プロ20年目。ゴルフ歴なら30年目。昨年まで、史上最年少の初シード入り記録(21歳)を持っていたのが宮瀬だった。
以来、守ってきたシード権はおろか、出場権すら失ったのが一昨年前。
どん底を見ただけに、昨年の今大会でのツアー通算7勝目は涙せずにはいられなかった。

「長くゴルフをやってきて、いま一番思うのがモチベーションをどう保つのかということ」。
以前は朝、起きるなり「よし、今日もやるぞ!」と、思えた。
今は、しばらく頭が回転しないばかりか、逆に無理をして気合いを入れるほど空回りすることが多くなった。
「でも性格的に、必死に練習しないと自分がサボっているように感じてしまう」。
しかし、一生懸命に練習しすぎると、体も気持ちも最終日までとても持たない
ここ数年、そんなジレンマに悩んできた。

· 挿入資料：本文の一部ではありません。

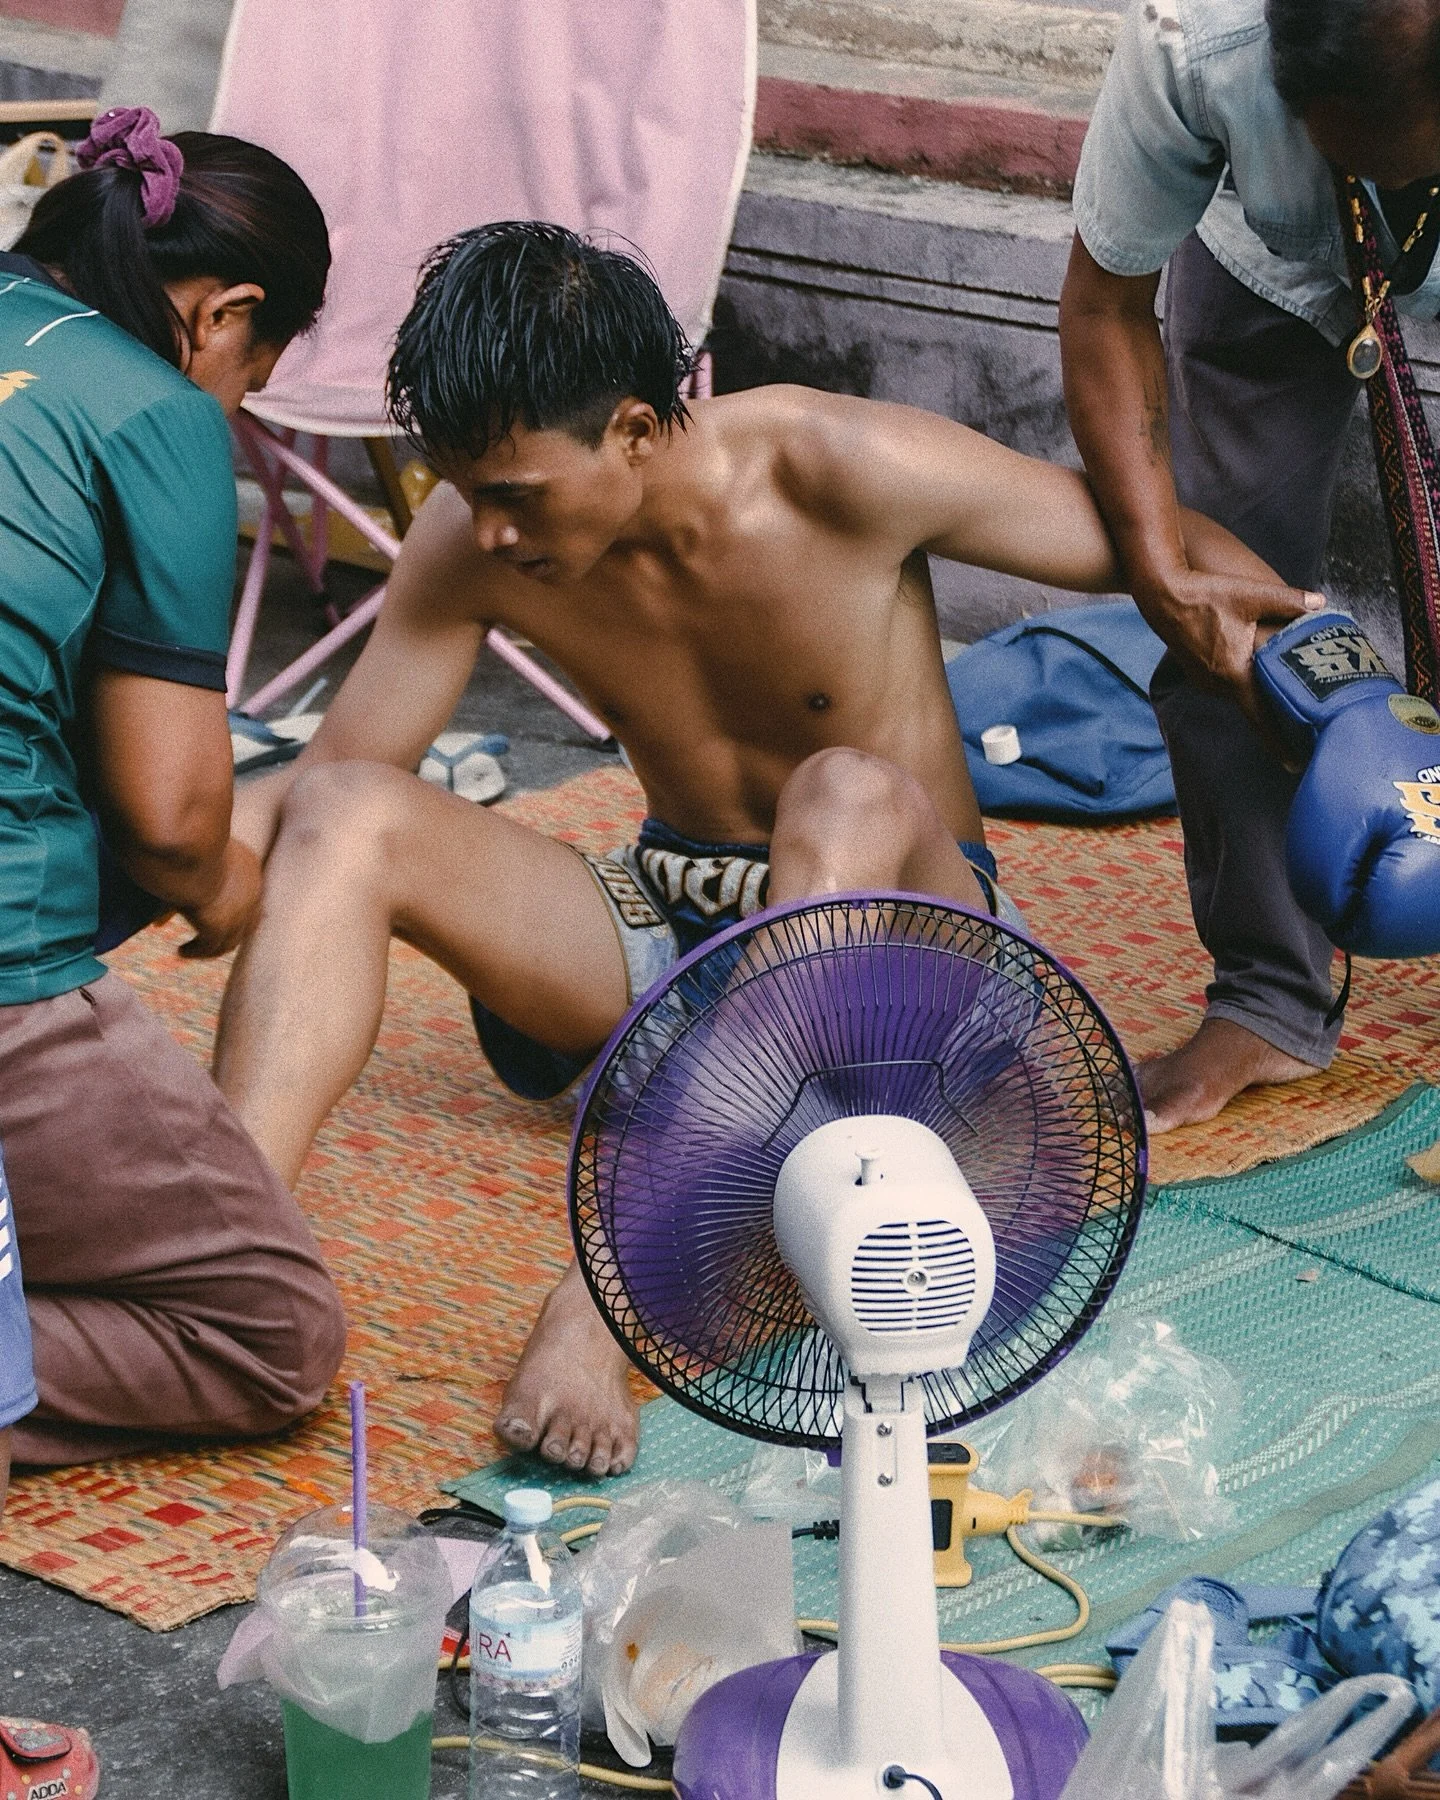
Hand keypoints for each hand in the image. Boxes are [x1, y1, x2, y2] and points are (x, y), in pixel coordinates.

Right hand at [178, 838, 262, 957]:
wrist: (185, 840)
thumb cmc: (182, 835)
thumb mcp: (191, 851)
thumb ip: (184, 870)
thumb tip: (171, 884)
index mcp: (249, 865)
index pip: (250, 895)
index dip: (238, 911)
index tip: (221, 920)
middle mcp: (252, 889)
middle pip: (248, 922)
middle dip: (230, 933)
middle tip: (211, 942)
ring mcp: (240, 910)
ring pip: (230, 940)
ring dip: (210, 948)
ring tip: (189, 950)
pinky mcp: (219, 924)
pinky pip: (209, 946)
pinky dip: (196, 951)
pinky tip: (181, 951)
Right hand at [1139, 568, 1325, 726]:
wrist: (1161, 594)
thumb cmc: (1205, 595)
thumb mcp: (1252, 595)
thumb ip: (1290, 601)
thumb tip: (1321, 603)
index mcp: (1234, 673)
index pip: (1261, 718)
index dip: (1279, 743)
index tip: (1294, 765)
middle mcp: (1218, 684)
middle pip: (1255, 706)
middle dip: (1277, 713)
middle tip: (1305, 722)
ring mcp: (1205, 681)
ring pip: (1241, 693)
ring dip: (1259, 692)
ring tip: (1282, 689)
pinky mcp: (1198, 673)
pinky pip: (1228, 684)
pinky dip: (1243, 681)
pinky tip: (1252, 666)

より上を目指そうとして、しかし思うようにいかず、ストレスを抱えていた。

吹っ切れたのはこのオフだ。
「どんなに頑張っても、この先、自分のゴルフが劇的に変化することはない」と気がついた。
「ならば、いま持っているものを磨けばいい」と、思えた。
「でね、そう思えたことで、今年、僕は大丈夫だと思うことができたんです」。

これからは完璧を求めるのではなく、悪いなりにもこれまで積み上げてきた経験で乗り切っていく。
そんな渋みのあるゴルフで今週は連覇を狙う。
ディフェンディングチャンピオンが、悟りを開いた。
「キレのあるゴルフは、若い子に任せてね。地味だけど、37歳のおっさんも頑張っていることをアピールしたい」と笑った。